» Source:
>> BEGIN

July 21, 2018- Blumenthal, Rossi Want Federal Funding To Rebuild West Haven Dunes


 

WEST HAVEN - U.S. Sen. Richard Blumenthal, and Mayor Nancy Rossi advocated Friday morning for federal funding to repair berms and dunes along the city beaches, which could be provided as part of this year's Water Resources Development Act.
 
The two held a press conference at the West Haven Beach Gazebo, standing along the coastline with the sunshine glinting off the Long Island Sound behind them.
 
"On a beautiful day like today, it may be difficult to imagine why we are talking about coastal resiliency and storm hazard mitigation, but this is exactly when we should be making plans - not when a serious storm is in the forecast," said Rossi, noting that she was to meet with the United Illuminating Company and town officials to help safeguard the town during the ongoing hurricane season.
 
Rossi said Hurricanes Irene and Sandy hit West Haven "like a one-two punch" in 2011 and 2012, but portions of the town, particularly from Washington Avenue to East Avenue, were guarded against flooding by berms - a part of the city's defenses.

>> END

» Work instructions:
a – In the article on the West Haven dunes, why does Rossi say coastal resiliency and storm hazard mitigation should be discussed on a beautiful day?
b – Restate the passage of the West Haven dunes article between "July 21, 2018- Blumenthal, Rossi" and "ongoing hurricane season.", inclusive, renaming "Gazebo" as "Pavilion".
c – List every year written as a four-digit number in the article on the West Haven dunes.

» Supplied material:
>> BEGIN

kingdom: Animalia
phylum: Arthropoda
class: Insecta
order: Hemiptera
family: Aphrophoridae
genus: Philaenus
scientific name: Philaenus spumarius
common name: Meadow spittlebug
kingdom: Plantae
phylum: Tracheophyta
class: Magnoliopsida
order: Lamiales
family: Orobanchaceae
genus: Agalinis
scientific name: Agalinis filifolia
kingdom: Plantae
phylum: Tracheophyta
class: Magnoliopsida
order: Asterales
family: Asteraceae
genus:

>> END

» Outputs for the tasks:
a – Rossi says fine weather is exactly when plans should be made, not when a serious storm is in the forecast.

b –
July 21, 2018- Blumenthal, Rossi Want Federal Funding To Rebuild West Haven Dunes


 

WEST HAVEN - U.S. Sen. Richard Blumenthal, and Mayor Nancy Rossi advocated Friday morning for federal funding to repair berms and dunes along the city beaches, which could be provided as part of this year's Water Resources Development Act.
 
The two held a press conference at the West Haven Beach Pavilion, standing along the coastline with the sunshine glinting off the Long Island Sound behind them.
 
"On a beautiful day like today, it may be difficult to imagine why we are talking about coastal resiliency and storm hazard mitigation, but this is exactly when we should be making plans - not when a serious storm is in the forecast," said Rossi, noting that she was to meet with the United Illuminating Company and town officials to help safeguard the town during the ongoing hurricane season.

c – 2018, 2011, 2012